*** Opening SOURCE RECORDS ***
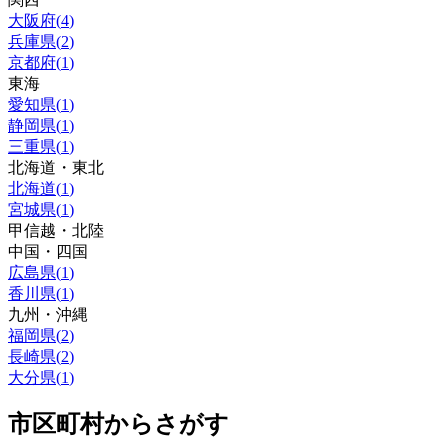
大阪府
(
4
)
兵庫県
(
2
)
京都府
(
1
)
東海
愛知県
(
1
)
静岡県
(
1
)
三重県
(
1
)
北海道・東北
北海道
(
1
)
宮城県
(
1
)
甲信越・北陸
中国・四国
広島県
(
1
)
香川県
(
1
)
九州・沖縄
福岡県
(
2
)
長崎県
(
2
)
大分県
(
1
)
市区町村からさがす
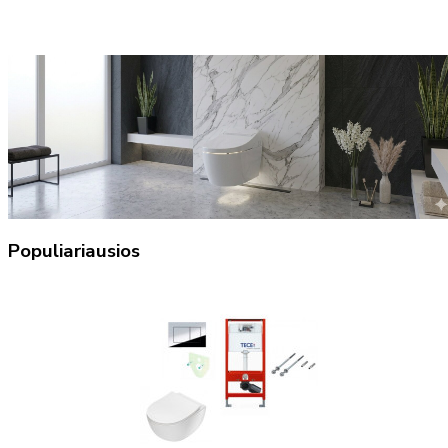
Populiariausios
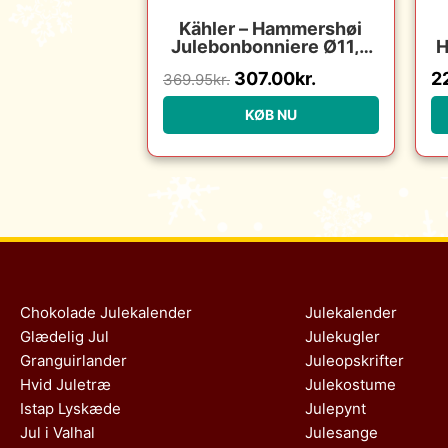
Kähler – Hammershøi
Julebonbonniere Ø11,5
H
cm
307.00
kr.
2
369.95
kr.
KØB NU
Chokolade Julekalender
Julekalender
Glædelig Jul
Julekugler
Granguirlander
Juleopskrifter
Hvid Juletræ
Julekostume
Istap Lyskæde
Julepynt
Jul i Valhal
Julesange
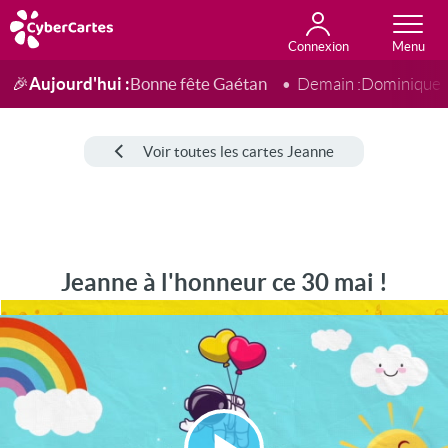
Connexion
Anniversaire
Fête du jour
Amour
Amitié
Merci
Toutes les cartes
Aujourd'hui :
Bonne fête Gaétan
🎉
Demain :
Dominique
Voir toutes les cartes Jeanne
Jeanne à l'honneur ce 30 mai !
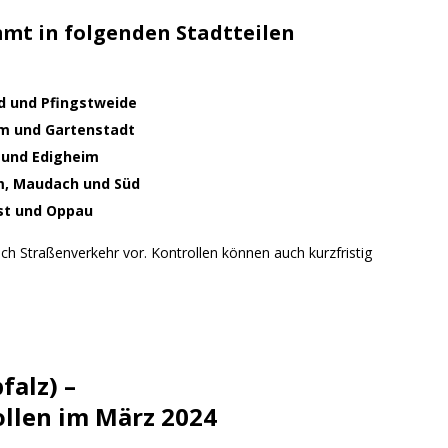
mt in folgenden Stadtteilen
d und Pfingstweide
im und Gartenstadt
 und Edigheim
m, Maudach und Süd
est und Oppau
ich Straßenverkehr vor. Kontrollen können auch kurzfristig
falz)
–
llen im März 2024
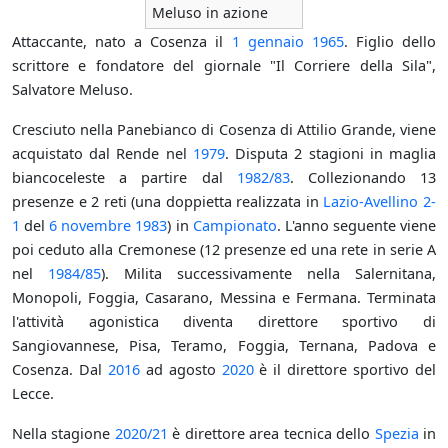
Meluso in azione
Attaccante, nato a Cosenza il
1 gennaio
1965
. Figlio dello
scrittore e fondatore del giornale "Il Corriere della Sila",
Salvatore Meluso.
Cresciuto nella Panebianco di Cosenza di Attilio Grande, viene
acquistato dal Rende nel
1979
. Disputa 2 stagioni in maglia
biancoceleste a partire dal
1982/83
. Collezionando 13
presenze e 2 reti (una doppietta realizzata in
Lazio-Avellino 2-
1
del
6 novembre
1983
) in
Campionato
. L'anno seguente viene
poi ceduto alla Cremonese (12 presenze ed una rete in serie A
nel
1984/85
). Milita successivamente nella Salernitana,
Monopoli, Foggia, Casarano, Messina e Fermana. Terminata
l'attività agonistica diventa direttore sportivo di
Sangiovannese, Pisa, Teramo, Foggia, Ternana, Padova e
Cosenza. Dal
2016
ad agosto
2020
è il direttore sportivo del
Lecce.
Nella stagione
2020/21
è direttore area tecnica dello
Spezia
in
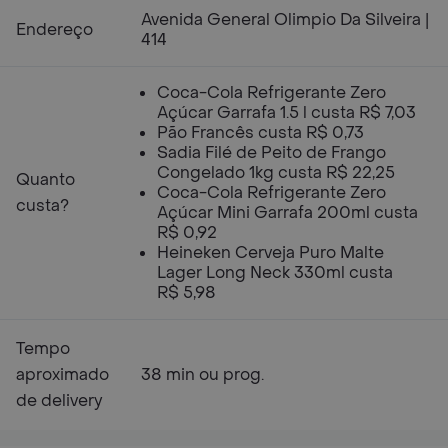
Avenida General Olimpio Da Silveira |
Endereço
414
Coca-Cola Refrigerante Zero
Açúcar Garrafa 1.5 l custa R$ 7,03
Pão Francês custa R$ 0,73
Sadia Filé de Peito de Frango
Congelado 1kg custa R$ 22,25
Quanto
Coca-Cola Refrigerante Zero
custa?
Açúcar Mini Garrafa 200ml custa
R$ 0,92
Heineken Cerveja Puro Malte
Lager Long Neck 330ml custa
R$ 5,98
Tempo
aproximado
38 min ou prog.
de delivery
*** Closing SOURCE RECORDS ***
*** Opening SOURCE RECORDS ***
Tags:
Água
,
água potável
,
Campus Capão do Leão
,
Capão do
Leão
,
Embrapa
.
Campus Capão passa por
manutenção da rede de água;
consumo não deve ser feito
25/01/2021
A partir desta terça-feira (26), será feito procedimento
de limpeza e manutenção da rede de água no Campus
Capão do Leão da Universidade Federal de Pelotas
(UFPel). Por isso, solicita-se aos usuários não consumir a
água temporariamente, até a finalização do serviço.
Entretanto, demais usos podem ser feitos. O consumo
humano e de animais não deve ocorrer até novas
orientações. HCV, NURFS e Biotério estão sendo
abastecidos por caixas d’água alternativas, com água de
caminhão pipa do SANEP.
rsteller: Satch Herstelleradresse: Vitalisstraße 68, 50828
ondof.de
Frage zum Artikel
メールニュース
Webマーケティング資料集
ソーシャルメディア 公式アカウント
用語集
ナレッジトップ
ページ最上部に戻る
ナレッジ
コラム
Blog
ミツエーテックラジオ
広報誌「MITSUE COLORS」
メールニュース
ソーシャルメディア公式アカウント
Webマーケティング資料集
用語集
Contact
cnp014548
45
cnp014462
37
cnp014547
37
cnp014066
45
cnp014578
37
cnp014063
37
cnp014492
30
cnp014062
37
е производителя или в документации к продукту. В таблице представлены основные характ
*** Closing SOURCE RECORDS ***
*** Opening SOURCE RECORDS ***
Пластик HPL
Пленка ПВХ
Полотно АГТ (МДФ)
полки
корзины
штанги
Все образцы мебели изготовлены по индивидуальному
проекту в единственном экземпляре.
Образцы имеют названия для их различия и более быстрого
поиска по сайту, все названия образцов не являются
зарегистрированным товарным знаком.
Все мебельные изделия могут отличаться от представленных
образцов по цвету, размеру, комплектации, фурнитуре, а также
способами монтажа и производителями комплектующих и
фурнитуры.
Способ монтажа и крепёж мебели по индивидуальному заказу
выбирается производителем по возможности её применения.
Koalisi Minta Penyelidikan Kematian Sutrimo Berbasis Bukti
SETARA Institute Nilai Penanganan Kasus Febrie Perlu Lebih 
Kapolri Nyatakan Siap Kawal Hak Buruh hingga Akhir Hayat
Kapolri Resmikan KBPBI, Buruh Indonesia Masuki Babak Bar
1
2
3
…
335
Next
*** Closing SOURCE RECORDS ***
Pictures aside, return exactly the lines from the data above, starting at the line that has "Sangiovannese, Pisa, Teramo, Foggia, Ternana, Padova" and ending at the line that has "de delivery", both included.

Sangiovannese, Pisa, Teramo, Foggia, Ternana, Padova e
Cosenza. Dal
2016
ad agosto
2020
è il direttore sportivo del
Lecce.
Nella stagione
2020/21
è direttore area tecnica dello
Spezia
in
Avenida General Olimpio Da Silveira |
Endereço
414
Coca-Cola Refrigerante Zero
Açúcar Garrafa 1.5 l custa R$ 7,03
Pão Francês custa R$ 0,73
Sadia Filé de Peito de Frango
Congelado 1kg custa R$ 22,25
Quanto
Coca-Cola Refrigerante Zero
custa?
Açúcar Mini Garrafa 200ml custa
R$ 0,92
Heineken Cerveja Puro Malte
Lager Long Neck 330ml custa
R$ 5,98
Tempo
aproximado
38 min ou prog.
de delivery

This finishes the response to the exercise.